YOUR OBJECTIVE
Reproduce word for word the entries from the line containing "Metal- und Rockfans." through the end of the entries, both included. Omit the pictures from your answer.

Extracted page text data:
━━━
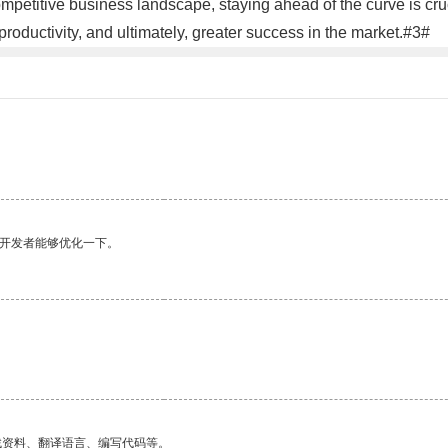
 competitive business landscape, staying ahead of the curve is cr
productivity, and ultimately, greater success in the market.#3#
望开发者能够优化一下。
找资料、翻译语言、编写代码等。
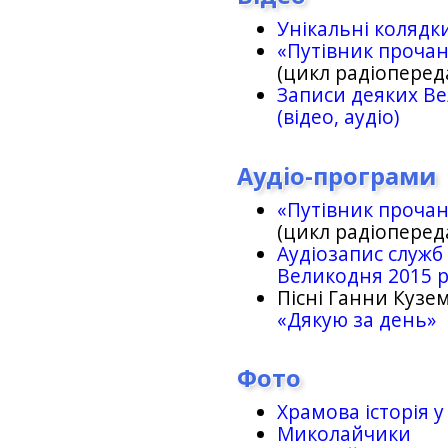
Унікальні колядк
«Путівник проча
(цикл радіоперед
Записи деяких Ве
(відео, аудіо)
Аудіо-програми
«Путівник проча
(цикл радіоперед
Аудіозапис служб
Великодня 2015 
Пісні Ганни Кузем
«Дякую за день»
Фото
Храмова історія у
Миколайчики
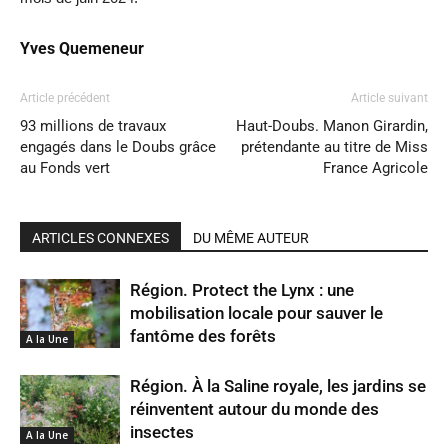
Yves Quemeneur
Article précédent
Article suivant
93 millions de travaux
Haut-Doubs. Manon Girardin,
engagés dans le Doubs grâce
prétendante au titre de Miss
au Fonds vert
France Agricole
ARTICLES CONNEXES
DU MÊME AUTEUR
Région. Protect the Lynx : une
mobilisation locale pour sauver le
fantôme des forêts
A la Une
Région. À la Saline royale, les jardins se
réinventent autour du monde des
insectes
A la Une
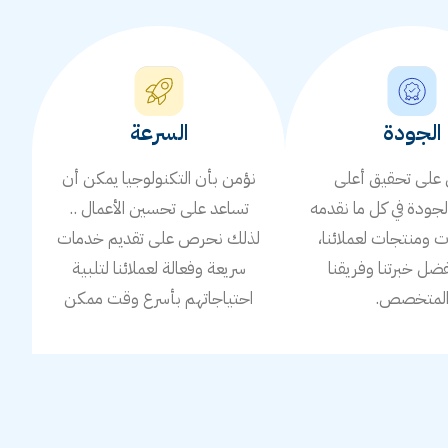
الجودة
السرعة
لى تحقيق أعلى
نؤمن بأن التكنولوجيا يمكن أن
جودة في كل ما نقدمه
تساعد على تحسين الأعمال ..
ومنتجات لعملائنا،
لذلك نحرص على تقديم خدمات
ضل خبرتنا وفريقنا
سريعة وفعالة لعملائنا لتلبية
لمتخصص.
احتياجاتهم بأسرع وقت ممكن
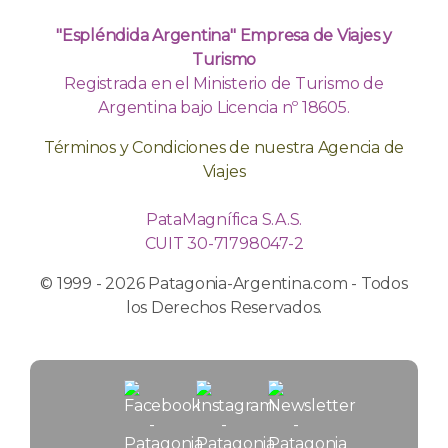
"Espléndida Argentina" Empresa de Viajes y
Turismo
Registrada en el Ministerio de Turismo de
Argentina bajo Licencia nº 18605.
Términos y Condiciones de nuestra Agencia de
Viajes
PataMagnífica S.A.S.
CUIT 30-71798047-2
© 1999 - 2026 Patagonia-Argentina.com - Todos
los Derechos Reservados.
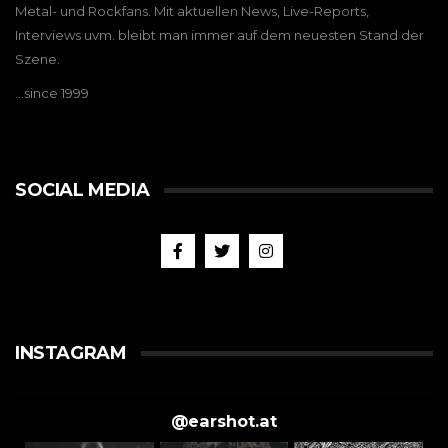
Metal- und Rockfans. Mit aktuellen News, Live-Reports,
Interviews uvm. bleibt man immer auf dem neuesten Stand der
Szene.
…since 1999
SOCIAL MEDIA
INSTAGRAM
@
earshot.at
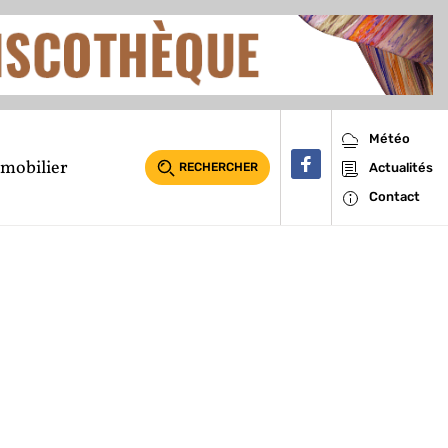
Météo
mobilier
RECHERCHER
Actualités
Contact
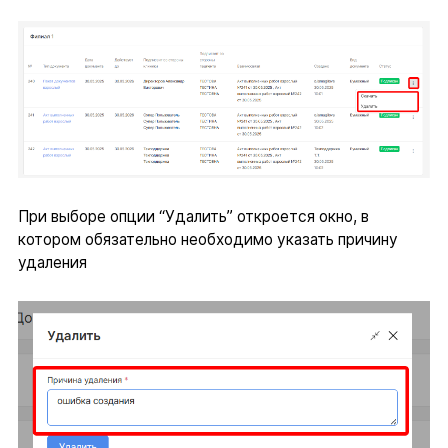
При выборе опции “Удалить” откроется окно, в
котором обязательно необходимо указать причину
удаления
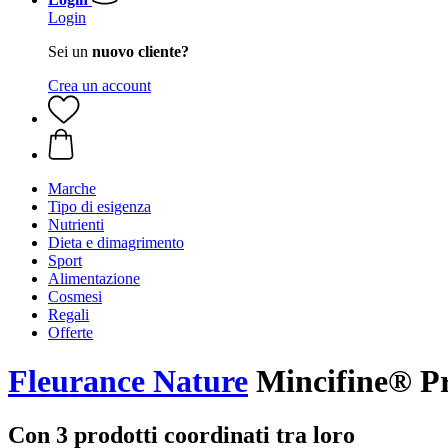
Login
Sei un
nuovo cliente?
Crea un account
Marche
Tipo di esigenza
Nutrienti
Dieta e dimagrimento
Sport
Alimentazione
Cosmesi
Regali
Offerte
Fleurance Nature
Mincifine® Pr
Con 3 prodotti coordinati tra loro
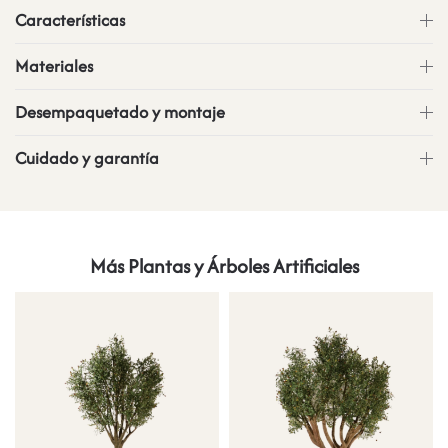
Características
Materiales
Desempaquetado y montaje
Cuidado y garantía
Más Plantas y Árboles Artificiales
━━━
EXERCISE RESULT
Metal- und Rockfans. Mit aktuellen News, Live-Reports,
Interviews uvm. bleibt man immer auf dem neuesten Stand der
Szene.
…since 1999
SOCIAL MEDIA
INSTAGRAM
@
earshot.at
Météo
mobilier
RECHERCHER
Actualités
Contact
При выборе опции “Удалить” откроется окно, в
котором обязательно необходимо указать причину
удаления
Login
Sei un
nuovo cliente?
Crea un account
Marche
Tipo di esigenza
Nutrienti
Dieta e dimagrimento
Sport
Alimentazione
Cosmesi
Regali
Offerte
Fleurance Nature
Mincifine® Pr
Con 3 prodotti coordinati tra loro
Características
Materiales
Desempaquetado y montaje
Cuidado y garantía
Más Plantas y Árboles Artificiales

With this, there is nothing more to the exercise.